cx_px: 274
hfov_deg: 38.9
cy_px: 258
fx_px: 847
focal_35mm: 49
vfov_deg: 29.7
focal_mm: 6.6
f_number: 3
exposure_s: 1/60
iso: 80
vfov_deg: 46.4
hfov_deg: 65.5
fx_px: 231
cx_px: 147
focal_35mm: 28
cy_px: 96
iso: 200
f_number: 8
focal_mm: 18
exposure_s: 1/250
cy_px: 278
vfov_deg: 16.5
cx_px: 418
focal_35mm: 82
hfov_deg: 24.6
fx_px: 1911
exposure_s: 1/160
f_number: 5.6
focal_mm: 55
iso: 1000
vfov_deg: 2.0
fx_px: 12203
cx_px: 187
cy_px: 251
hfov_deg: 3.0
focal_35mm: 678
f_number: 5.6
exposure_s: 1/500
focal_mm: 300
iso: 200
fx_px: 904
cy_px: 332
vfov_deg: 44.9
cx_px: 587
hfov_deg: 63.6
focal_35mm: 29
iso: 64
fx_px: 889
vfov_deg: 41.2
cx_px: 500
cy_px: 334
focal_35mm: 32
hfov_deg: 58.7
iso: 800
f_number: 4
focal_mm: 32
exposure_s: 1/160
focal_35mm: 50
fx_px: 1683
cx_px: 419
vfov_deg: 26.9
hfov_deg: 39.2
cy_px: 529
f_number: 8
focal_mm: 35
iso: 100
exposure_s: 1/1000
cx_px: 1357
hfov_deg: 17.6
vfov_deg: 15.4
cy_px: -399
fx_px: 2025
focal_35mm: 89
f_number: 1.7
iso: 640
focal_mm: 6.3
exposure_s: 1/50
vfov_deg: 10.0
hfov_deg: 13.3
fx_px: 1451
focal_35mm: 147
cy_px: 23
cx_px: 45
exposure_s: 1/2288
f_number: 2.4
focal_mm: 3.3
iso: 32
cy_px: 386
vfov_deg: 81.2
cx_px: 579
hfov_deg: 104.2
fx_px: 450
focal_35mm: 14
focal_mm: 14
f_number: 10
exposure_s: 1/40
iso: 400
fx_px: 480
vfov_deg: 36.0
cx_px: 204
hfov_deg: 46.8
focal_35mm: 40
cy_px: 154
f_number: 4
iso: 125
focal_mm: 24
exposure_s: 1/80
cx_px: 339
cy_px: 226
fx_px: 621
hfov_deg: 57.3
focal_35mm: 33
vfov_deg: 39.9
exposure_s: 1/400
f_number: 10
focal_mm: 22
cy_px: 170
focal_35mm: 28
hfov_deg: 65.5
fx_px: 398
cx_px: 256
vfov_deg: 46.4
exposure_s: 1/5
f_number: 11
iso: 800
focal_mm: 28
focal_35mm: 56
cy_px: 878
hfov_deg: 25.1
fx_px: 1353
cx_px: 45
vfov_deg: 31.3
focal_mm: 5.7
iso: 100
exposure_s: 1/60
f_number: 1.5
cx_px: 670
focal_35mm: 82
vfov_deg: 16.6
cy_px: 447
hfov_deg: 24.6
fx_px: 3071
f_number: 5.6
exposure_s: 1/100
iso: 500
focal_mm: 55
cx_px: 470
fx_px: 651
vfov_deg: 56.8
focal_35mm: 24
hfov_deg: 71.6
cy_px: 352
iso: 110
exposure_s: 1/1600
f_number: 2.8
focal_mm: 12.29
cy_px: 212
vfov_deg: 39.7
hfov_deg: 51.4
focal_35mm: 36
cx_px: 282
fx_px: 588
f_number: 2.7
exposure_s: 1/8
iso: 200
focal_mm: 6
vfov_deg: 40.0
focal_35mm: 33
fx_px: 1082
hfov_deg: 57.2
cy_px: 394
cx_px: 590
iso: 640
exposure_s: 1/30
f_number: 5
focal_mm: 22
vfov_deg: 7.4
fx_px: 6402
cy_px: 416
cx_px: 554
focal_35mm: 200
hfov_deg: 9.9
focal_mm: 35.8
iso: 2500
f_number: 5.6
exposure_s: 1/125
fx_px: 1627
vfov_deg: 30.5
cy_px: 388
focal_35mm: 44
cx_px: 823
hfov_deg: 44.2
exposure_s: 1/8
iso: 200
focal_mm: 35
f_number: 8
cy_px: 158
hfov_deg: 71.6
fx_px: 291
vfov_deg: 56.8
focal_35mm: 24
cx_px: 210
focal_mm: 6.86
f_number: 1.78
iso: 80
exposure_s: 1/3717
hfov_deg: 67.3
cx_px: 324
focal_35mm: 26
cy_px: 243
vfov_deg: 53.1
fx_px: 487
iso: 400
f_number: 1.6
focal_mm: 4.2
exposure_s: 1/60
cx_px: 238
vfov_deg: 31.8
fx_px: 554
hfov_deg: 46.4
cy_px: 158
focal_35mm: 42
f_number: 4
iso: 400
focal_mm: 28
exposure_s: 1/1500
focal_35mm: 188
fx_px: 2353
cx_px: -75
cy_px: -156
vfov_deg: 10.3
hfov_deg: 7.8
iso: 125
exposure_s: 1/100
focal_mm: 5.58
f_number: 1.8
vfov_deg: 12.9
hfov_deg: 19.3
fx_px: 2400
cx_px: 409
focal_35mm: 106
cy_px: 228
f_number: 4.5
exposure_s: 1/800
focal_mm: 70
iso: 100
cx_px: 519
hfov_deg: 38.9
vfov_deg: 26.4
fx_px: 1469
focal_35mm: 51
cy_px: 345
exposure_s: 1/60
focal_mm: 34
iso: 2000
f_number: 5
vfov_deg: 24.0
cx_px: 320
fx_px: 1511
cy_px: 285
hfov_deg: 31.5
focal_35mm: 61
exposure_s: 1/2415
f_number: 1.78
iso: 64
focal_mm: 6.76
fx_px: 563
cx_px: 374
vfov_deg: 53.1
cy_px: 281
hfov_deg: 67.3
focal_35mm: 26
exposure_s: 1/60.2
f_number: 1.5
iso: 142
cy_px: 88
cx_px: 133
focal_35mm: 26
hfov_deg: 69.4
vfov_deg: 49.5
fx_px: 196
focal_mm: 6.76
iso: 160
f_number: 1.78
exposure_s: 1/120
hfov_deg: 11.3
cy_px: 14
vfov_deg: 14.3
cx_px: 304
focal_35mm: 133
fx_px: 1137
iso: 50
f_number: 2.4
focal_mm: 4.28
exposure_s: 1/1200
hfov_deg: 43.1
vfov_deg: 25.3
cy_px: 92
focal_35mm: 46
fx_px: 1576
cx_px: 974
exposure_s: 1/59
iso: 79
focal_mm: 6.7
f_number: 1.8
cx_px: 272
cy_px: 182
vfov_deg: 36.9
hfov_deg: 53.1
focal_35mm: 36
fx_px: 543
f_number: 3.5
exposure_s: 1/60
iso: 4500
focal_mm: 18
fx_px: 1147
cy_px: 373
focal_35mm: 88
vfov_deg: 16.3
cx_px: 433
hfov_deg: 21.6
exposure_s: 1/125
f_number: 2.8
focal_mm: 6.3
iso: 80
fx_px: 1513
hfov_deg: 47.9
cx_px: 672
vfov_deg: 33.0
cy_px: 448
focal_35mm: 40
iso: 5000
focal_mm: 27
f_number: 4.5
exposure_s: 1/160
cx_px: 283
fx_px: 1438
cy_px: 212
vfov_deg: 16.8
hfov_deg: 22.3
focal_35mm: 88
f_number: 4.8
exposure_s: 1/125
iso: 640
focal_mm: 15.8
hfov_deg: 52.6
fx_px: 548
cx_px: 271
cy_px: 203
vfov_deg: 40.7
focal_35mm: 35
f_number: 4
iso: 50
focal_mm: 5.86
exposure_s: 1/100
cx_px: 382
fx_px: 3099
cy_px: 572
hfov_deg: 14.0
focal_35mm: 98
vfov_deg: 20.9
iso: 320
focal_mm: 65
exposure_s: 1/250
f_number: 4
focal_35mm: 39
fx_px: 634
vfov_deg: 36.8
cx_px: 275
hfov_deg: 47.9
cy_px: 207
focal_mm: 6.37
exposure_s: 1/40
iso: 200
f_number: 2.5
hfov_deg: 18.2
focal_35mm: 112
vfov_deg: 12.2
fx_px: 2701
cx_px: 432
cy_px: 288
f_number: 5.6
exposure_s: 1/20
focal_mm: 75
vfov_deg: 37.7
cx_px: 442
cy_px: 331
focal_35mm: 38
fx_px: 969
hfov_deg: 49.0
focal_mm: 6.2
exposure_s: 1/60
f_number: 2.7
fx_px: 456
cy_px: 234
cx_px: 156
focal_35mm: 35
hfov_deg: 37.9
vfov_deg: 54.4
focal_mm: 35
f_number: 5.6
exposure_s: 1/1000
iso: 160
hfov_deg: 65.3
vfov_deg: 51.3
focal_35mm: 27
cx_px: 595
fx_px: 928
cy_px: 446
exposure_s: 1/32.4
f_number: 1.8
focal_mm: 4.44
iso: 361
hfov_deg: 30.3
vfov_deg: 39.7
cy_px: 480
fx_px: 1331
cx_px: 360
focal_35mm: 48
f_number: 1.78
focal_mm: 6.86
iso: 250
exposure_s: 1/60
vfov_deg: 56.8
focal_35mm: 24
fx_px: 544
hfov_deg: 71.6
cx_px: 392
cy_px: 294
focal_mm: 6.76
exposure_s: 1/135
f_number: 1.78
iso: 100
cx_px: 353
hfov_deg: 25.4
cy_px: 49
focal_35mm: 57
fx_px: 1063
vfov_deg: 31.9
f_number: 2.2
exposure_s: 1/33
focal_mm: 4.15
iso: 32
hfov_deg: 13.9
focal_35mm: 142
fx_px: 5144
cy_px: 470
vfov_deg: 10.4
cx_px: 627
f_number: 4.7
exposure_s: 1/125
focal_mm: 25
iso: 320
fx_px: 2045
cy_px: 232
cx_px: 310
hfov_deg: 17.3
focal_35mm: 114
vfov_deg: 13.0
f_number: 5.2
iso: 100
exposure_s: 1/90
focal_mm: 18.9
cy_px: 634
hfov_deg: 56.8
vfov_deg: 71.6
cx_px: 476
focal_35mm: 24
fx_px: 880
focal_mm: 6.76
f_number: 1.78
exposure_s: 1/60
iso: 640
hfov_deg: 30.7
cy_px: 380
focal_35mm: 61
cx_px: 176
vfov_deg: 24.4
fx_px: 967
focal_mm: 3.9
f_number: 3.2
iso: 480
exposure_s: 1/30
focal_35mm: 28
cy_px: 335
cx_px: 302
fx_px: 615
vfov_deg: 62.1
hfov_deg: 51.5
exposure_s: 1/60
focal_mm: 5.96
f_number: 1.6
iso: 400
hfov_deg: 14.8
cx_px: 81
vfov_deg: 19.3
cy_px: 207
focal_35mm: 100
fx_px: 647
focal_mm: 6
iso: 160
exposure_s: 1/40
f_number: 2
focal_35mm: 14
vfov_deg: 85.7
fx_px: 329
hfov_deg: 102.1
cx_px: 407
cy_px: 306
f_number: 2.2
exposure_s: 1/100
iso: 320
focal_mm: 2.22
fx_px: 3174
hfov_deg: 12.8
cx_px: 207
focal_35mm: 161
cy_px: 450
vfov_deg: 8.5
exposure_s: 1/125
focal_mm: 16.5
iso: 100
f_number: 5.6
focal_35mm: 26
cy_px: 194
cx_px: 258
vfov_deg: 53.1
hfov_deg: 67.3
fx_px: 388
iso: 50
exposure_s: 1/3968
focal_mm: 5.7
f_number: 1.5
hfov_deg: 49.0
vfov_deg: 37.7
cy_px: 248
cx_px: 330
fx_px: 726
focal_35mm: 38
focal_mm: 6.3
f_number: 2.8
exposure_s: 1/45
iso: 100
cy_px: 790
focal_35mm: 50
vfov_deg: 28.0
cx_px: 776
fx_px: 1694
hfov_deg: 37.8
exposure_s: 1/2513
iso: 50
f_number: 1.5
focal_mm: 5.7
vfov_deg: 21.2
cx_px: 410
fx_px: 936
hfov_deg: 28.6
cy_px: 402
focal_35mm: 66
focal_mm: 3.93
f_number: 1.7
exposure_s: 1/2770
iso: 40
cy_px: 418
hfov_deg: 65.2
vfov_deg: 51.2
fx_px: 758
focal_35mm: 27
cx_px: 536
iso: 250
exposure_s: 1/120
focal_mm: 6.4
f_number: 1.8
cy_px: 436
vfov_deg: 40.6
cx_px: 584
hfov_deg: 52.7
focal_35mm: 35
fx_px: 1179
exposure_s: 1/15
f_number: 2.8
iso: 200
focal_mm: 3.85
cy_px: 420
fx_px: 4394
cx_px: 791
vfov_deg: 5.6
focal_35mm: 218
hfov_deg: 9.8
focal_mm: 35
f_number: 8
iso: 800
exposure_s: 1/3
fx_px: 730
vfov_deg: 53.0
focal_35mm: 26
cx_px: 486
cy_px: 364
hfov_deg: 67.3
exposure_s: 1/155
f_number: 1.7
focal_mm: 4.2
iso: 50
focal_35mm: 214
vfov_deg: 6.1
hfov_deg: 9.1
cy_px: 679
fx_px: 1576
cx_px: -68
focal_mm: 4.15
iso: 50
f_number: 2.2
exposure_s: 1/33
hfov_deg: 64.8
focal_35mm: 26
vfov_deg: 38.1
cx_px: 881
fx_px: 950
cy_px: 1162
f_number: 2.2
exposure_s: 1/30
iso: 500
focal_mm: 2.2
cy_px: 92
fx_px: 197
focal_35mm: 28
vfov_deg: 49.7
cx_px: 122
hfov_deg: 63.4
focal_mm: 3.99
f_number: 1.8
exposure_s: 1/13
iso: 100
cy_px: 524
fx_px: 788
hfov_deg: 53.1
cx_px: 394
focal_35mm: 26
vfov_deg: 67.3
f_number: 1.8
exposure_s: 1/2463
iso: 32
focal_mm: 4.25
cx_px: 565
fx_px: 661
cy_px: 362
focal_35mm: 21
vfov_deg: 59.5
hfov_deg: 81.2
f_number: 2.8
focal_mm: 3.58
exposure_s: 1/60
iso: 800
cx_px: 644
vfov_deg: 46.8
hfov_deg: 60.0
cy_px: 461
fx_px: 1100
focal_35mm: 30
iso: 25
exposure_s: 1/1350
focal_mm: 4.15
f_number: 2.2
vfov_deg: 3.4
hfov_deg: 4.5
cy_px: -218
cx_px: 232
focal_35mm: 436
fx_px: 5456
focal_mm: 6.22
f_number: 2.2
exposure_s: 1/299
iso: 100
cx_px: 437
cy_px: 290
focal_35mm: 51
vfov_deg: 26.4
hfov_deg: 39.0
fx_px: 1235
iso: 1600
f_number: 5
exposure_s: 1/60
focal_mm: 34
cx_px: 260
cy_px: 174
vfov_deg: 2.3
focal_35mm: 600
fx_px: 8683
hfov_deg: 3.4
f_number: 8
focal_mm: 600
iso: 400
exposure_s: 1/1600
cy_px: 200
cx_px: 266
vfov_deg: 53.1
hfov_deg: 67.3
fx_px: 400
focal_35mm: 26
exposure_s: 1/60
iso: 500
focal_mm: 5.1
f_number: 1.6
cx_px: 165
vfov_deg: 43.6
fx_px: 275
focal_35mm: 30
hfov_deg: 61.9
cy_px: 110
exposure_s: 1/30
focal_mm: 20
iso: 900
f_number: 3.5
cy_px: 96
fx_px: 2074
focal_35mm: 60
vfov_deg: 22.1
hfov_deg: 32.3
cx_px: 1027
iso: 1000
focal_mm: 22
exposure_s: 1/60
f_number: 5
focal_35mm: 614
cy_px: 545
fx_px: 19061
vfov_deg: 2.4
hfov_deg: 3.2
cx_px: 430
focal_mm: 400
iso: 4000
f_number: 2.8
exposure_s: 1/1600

========================================

## Task requirements
Copy out only the lines of the records above from the one with "fx_px: 5144" through the one with "focal_mm: 3.93", exactly as they stand, both included.

## Solution to this problem
fx_px: 5144
cy_px: 470
vfov_deg: 10.4
cx_px: 627
f_number: 4.7
exposure_s: 1/125
focal_mm: 25
iso: 320
fx_px: 2045
cy_px: 232
cx_px: 310
hfov_deg: 17.3
focal_35mm: 114
vfov_deg: 13.0
f_number: 5.2
iso: 100
exposure_s: 1/90
focal_mm: 18.9
cy_px: 634
hfov_deg: 56.8
vfov_deg: 71.6
cx_px: 476
focal_35mm: 24
fx_px: 880
focal_mm: 6.76
f_number: 1.78
exposure_s: 1/60
iso: 640
hfov_deg: 30.7
cy_px: 380
focal_35mm: 61
cx_px: 176
vfov_deg: 24.4
fx_px: 967
focal_mm: 3.9
f_number: 3.2
iso: 480
exposure_s: 1/30
focal_35mm: 28
cy_px: 335
cx_px: 302
fx_px: 615
vfov_deg: 62.1
hfov_deg: 51.5
exposure_s: 1/60
focal_mm: 5.96
f_number: 1.6
iso: 400
hfov_deg: 14.8
cx_px: 81
vfov_deg: 19.3
cy_px: 207
focal_35mm: 100
fx_px: 647
focal_mm: 6
iso: 160
exposure_s: 1/40
f_number: 2
focal_35mm: 14
vfov_deg: 85.7
fx_px: 329
hfov_deg: 102.1
cx_px: 407
cy_px: 306
f_number: 2.2
exposure_s: 1/100
iso: 320
focal_mm: 2.22
fx_px: 3174
hfov_deg: 12.8
cx_px: 207
focal_35mm: 161
cy_px: 450
vfov_deg: 8.5
exposure_s: 1/125
focal_mm: 16.5
iso: 100
f_number: 5.6
focal_35mm: 26
cy_px: 194
cx_px: 258
vfov_deg: 53.1
hfov_deg: 67.3
fx_px: 388
iso: 50
exposure_s: 1/3968
focal_mm: 5.7
f_number: 1.5
hfov_deg: 49.0
vfov_deg: 37.7
cy_px: 248
cx_px: 330
fx_px: 726
focal_35mm: 38
focal_mm: 6.3
f_number: 2.8
exposure_s: 1/45
iso: 100
cy_px: 790
focal_35mm: 50
vfov_deg: 28.0
cx_px: 776
fx_px: 1694
hfov_deg: 37.8
exposure_s: 1/2513
iso: 50
f_number: 1.5
focal_mm: 5.7
vfov_deg: 21.2
cx_px: 410
fx_px: 936
hfov_deg: 28.6
cy_px: 402
focal_35mm: 66
focal_mm: 3.93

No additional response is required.